An agency that has the capacity to break our accounts is joking about how it hasn't....yet. Ha. Ha. Ha.
But if it has been all fun and games so far, sometimes we are abruptly reminded that this is a real agency which has some pretty serious, and in some cases murderous, business.
To celebrate the five-year anniversary of the death of Osama Bin Laden, the agency decided to 'live-tweet' the event, basically reliving a day of great glory for the agency. To add to the strangeness, they spelt the name 'Usama', since apparently they just roll differently than the rest of us. (Both Osama and Usama are technically correct).
Beginning with -
The story moved on how the helicopters were sent into Pakistan, the actual raid, the situation back in the White House's situation room and finally the grand bow on the top - a confirmation that the dead man was actually Osama.

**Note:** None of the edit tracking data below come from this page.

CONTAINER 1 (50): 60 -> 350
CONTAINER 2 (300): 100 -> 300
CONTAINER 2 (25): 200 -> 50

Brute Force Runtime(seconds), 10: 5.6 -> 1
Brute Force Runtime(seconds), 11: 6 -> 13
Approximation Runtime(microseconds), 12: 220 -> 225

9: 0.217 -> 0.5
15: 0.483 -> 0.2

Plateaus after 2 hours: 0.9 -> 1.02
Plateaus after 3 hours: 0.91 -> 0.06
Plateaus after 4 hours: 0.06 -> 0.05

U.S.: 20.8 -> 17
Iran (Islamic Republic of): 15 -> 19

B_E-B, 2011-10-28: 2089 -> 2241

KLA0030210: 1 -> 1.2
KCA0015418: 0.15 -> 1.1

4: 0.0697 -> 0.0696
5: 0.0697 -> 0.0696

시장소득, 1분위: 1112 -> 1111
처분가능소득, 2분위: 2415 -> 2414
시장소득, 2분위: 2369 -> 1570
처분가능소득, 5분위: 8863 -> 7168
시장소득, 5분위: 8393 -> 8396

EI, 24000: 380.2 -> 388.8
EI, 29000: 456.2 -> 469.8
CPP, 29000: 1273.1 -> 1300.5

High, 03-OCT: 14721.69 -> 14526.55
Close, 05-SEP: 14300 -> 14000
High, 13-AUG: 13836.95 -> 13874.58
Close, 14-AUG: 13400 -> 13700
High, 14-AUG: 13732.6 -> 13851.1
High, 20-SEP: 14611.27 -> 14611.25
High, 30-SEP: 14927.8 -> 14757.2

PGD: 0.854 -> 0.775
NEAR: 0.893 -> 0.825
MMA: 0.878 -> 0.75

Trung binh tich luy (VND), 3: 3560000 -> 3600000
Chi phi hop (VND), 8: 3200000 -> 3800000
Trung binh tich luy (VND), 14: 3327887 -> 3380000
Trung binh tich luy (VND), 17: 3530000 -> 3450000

The reaction for this latest foray of the CIA - assassination via Twitter - has been largely either a collective eye-roll or outrage. The anger has mostly been confined to commentaries about 'bad taste', with no one actually daring to suggest that the killing of Bin Laden was a bad thing. There was even a little support - though very little.
Ultimately that is the role of the CIA - to do the things that most Americans do not have a problem with, but perhaps to not to do quite so openly.
Although, if this more than a one-off thing, it does beg the question - are any more famous assassinations on the roster?